The Oil and Gas Authority recently lifted its long-term forecast for North Sea production by 2.8 billion barrels of oil equivalent to 11.7 billion barrels.

OBR, which published its report alongside Chancellor Philip Hammond’s Spring Statement, expects oil prices to sit at around $60 (£42) per barrel in the near term.

Brent crude dropped below $30 (£21) at the start of 2016 in the face of an international supply glut.

OBR now expects UK oil and gas revenues to average around £1billion in each of the next five years.

In 2016-17, North Sea industry failed to generate any revenues for the Treasury as the sector was left reeling by plummeting crude prices.

The downturn was marked by thousands of job losses and scores of company closures.

But the industry has made a concerted effort to turn the situation around, halving its unit operating costs in the process.

Adam Davey, market intelligence manager at Oil and Gas UK, said: “It is good to see OBR’s revised forecast showing the industry will contribute around £1billion of direct production tax revenue to the Exchequer for at least the next five years.
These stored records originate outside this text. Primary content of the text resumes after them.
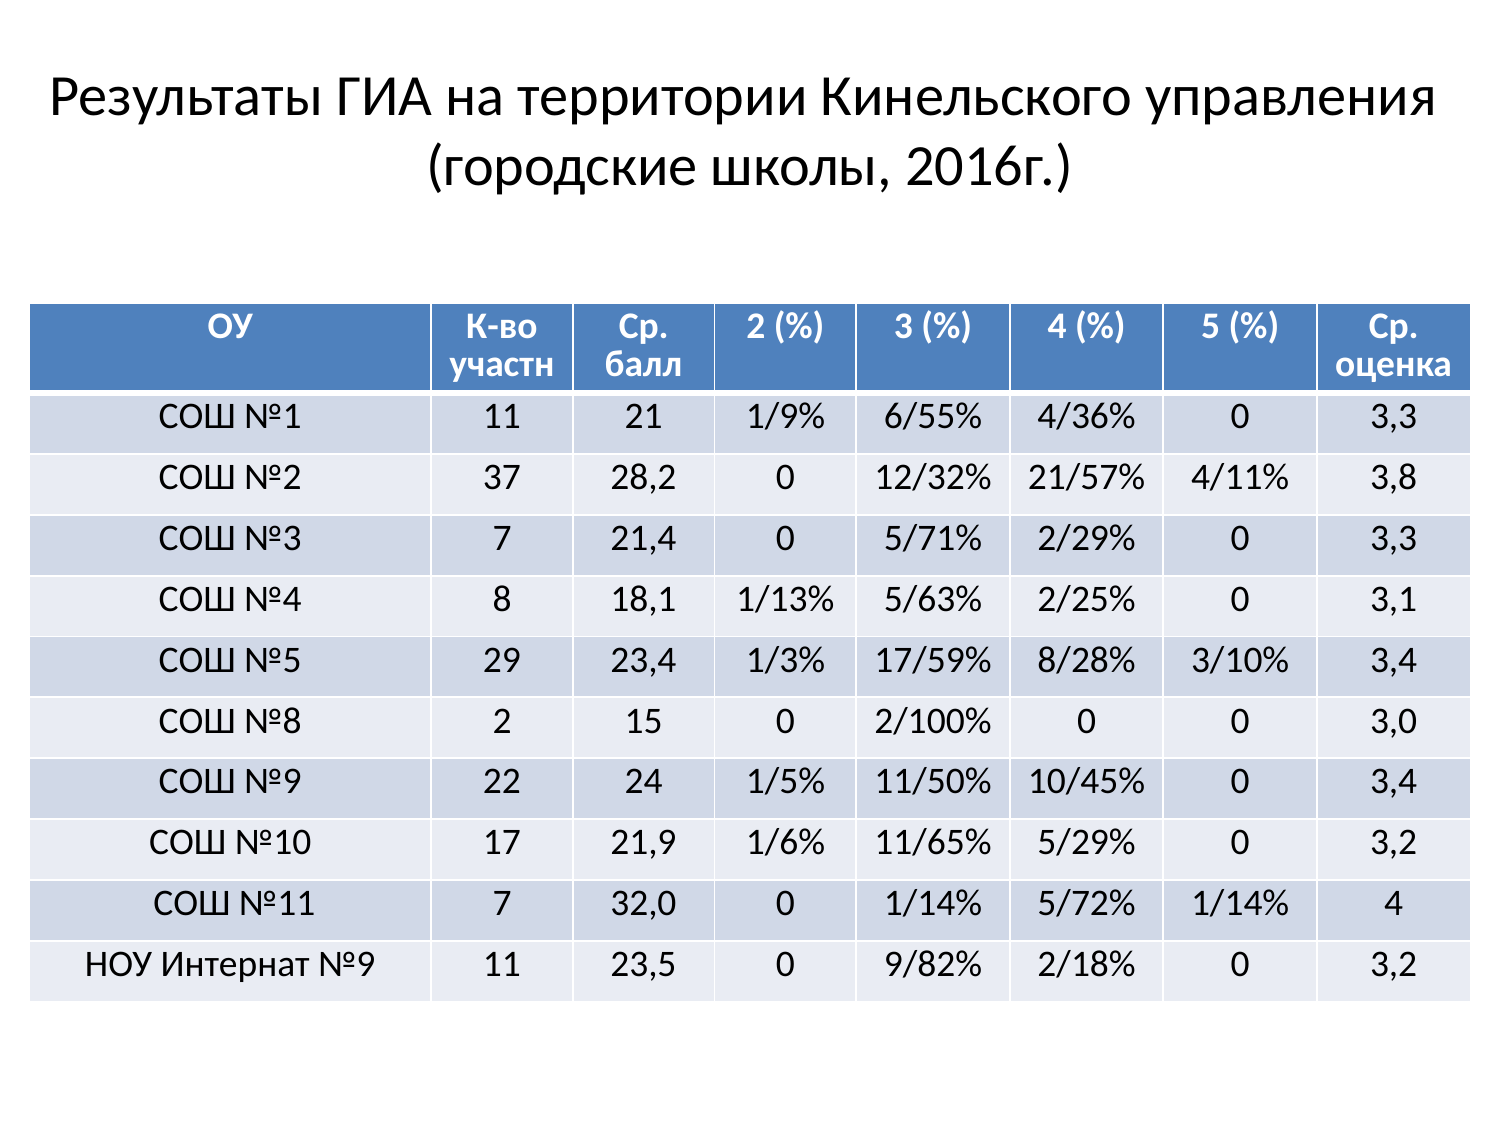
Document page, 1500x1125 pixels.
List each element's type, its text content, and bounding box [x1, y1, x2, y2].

table_cell 7 [432, 516, 572, 575]
table_cell СОШ №9 [30, 759, 430, 818]
table_cell 32,0 [574, 881, 714, 940]
table_header 3 (%) [857, 304, 1009, 390]
table_cell СОШ №2 [30, 455, 430, 514]
table_header К-во участн [432, 304, 572, 390]
table_cell СОШ №1 [30, 396, 430, 453]
table_cell 11 [432, 942, 572, 1001]
table_cell 7 [432, 881, 572, 940]
table_cell 1/3% [715, 637, 855, 696]
table_cell 3,3 [1318, 396, 1470, 453]
table_cell 3,4 [1318, 759, 1470, 818]
table_cell 0 [715, 942, 855, 1001]
table_cell 3,0 [1318, 698, 1470, 757]
table_cell 9/82% [857, 942, 1009, 1001]
table_cell 1/6% [715, 820, 855, 879]
table_cell 0 [715, 516, 855, 575]
table_cell 1/5% [715, 759, 855, 818]
table_cell 0 [1164, 759, 1316, 818]
table_cell 0 [1164, 698, 1316, 757]
table_cell 15 [574, 698, 714, 757]
table_cell СОШ №11 [30, 881, 430, 940]
table_cell 21,9 [574, 820, 714, 879]
table_cell 5/63% [857, 577, 1009, 636]
table_cell 3,4 [1318, 637, 1470, 696]
table_cell 5/72% [1011, 881, 1162, 940]
table_cell 3,8 [1318, 455, 1470, 514]
table_cell 11/50% [857, 759, 1009, 818]
table_cell 0 [1164, 396, 1316, 453]
table_cell 4/11% [1164, 455, 1316, 514]
table_cell СОШ №4 [30, 577, 430, 636]
table_cell 11 [432, 396, 572, 453]
table_cell 0 [1164, 516, 1316, 575]
table_cell СОШ №8 [30, 698, 430, 757]
table_cell 22 [432, 759, 572, 818]
table_cell 23,5 [574, 942, 714, 1001]
table_cell НОУ Интернат №9 [30, 942, 430, 1001]
table_cell 12/32% [857, 455, 1009, 514]
table_cell 37 [432, 455, 572, 514]
table_cell 5/29% [1011, 820, 1162, 879]
table_cell 8/28% [1011, 637, 1162, 696]
table_header ОУ [30, 304, 430, 390]
table_cell 1/14% [857, 881, 1009, 940]
table_cell 21 [574, 396, 714, 453]
table_cell 3,2 [1318, 942, 1470, 1001]
table_cell 5/71% [857, 516, 1009, 575]
table_header Ср. балл [574, 304, 714, 390]
table_cell 6/55% [857, 396, 1009, 453]
table_cell 0 [1011, 698, 1162, 757]
table_cell 2/29% [1011, 516, 1162, 575]
table_cell 0 [715, 455, 855, 514]
table_cell СОШ №3 [30, 516, 430, 575]
table_cell 17 [432, 820, 572, 879]
table_header 4 (%) [1011, 304, 1162, 390]
title Результаты ГИА на территории Кинельского управления (городские школы, 2016г.) [29, 45, 1471, 279]
table_cell 2 [432, 698, 572, 757]
table_cell 17/59% [857, 637, 1009, 696]
table_cell 23,4 [574, 637, 714, 696]
table_cell 24 [574, 759, 714, 818]
table_header 2 (%) [715, 304, 855, 390]
table_cell 29 [432, 637, 572, 696]
table_cell 3,3 [1318, 516, 1470, 575]
table_cell 8 [432, 577, 572, 636]
table_header Ср. оценка [1318, 304, 1470, 390]
table_cell 10/45% [1011, 759, 1162, 818]
table_cell 21,4 [574, 516, 714, 575]
table_cell 0 [1164, 577, 1316, 636]
table_cell СОШ №5 [30, 637, 430, 696]
table_cell 0 [715, 698, 855, 757]
table_cell 2/100% [857, 698, 1009, 757]
table_header 5 (%) [1164, 304, 1316, 390]
table_cell 3,2 [1318, 820, 1470, 879]
table_cell 1/9% [715, 396, 855, 453]
table_cell 11/65% [857, 820, 1009, 879]
table_cell 2/25% [1011, 577, 1162, 636]
table_cell 28,2 [574, 455, 714, 514]
table_cell 4 [1318, 881, 1470, 940]
table_cell 0 [1164, 820, 1316, 879]
table_cell СОШ №10 [30, 820, 430, 879]
table_cell 21/57% [1011, 455, 1162, 514]
table_cell 3,1 [1318, 577, 1470, 636]
table_cell 1/13% [715, 577, 855, 636]
table_cell 0 [1164, 942, 1316, 1001]
table_cell 4/36% [1011, 396, 1162, 453]
table_cell 1/14% [1164, 881, 1316, 940]
table_cell 18,1 [574, 577, 714, 636]
table_cell 2/18% [1011, 942, 1162, 1001]
table_cell 0 [715, 881, 855, 940]
table_cell 3/10% [1164, 637, 1316, 696]
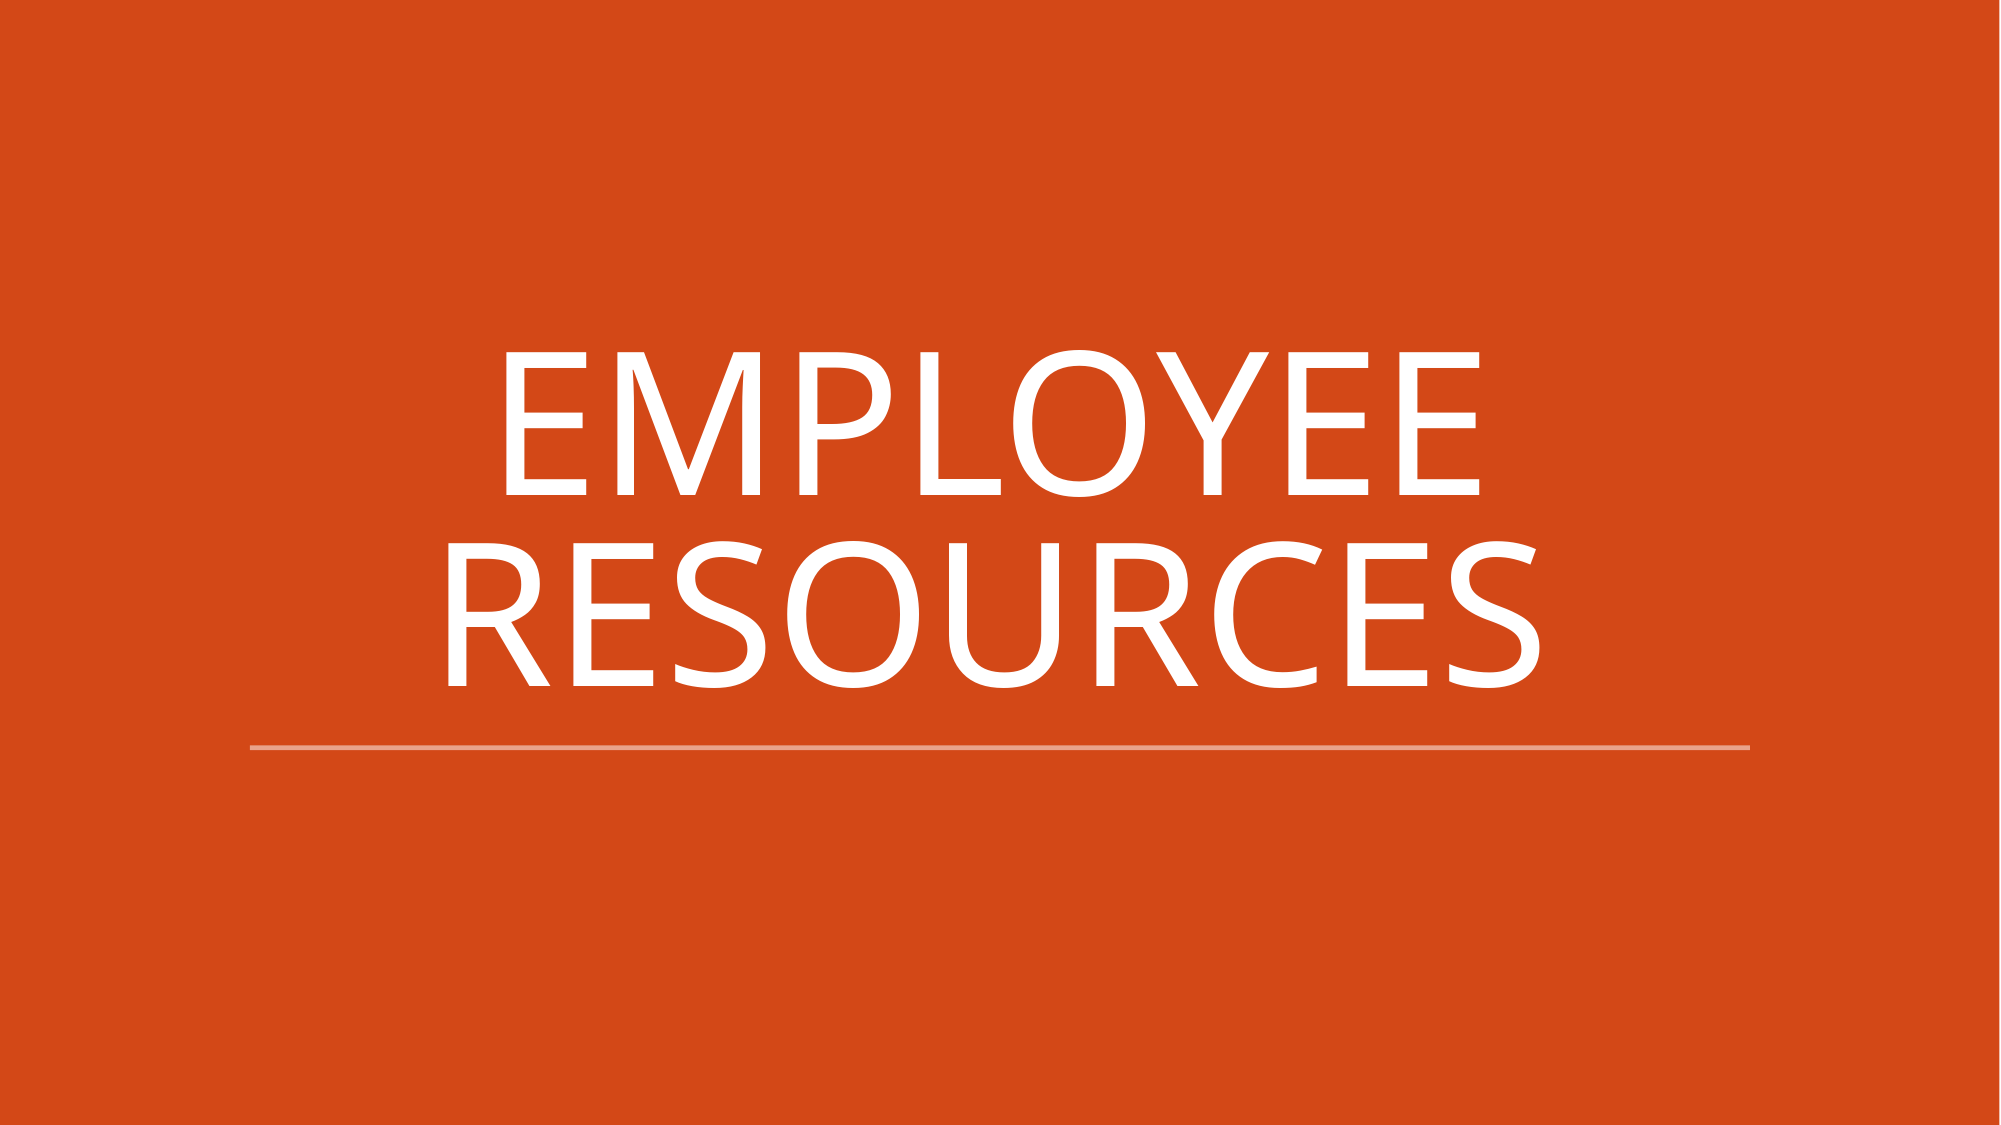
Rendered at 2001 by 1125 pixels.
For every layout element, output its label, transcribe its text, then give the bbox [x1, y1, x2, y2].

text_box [1584, 669, 1759, 844]
text_box [0, 0, 2000, 1125]
title Employee Resources [172, 154, 1808, 733]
“This upgraded forecast reflects the positive impact of industry efforts to increase efficiency and produce more barrels from the basin as well as the sector’s potential for supporting the UK economy for many years to come.

“Our contribution goes way beyond generating tax revenue, with production from the UKCS still satisfying around 50% of the country’s oil and gas demand, and supporting hundreds of thousands of jobs through its high-tech and innovative supply chain.”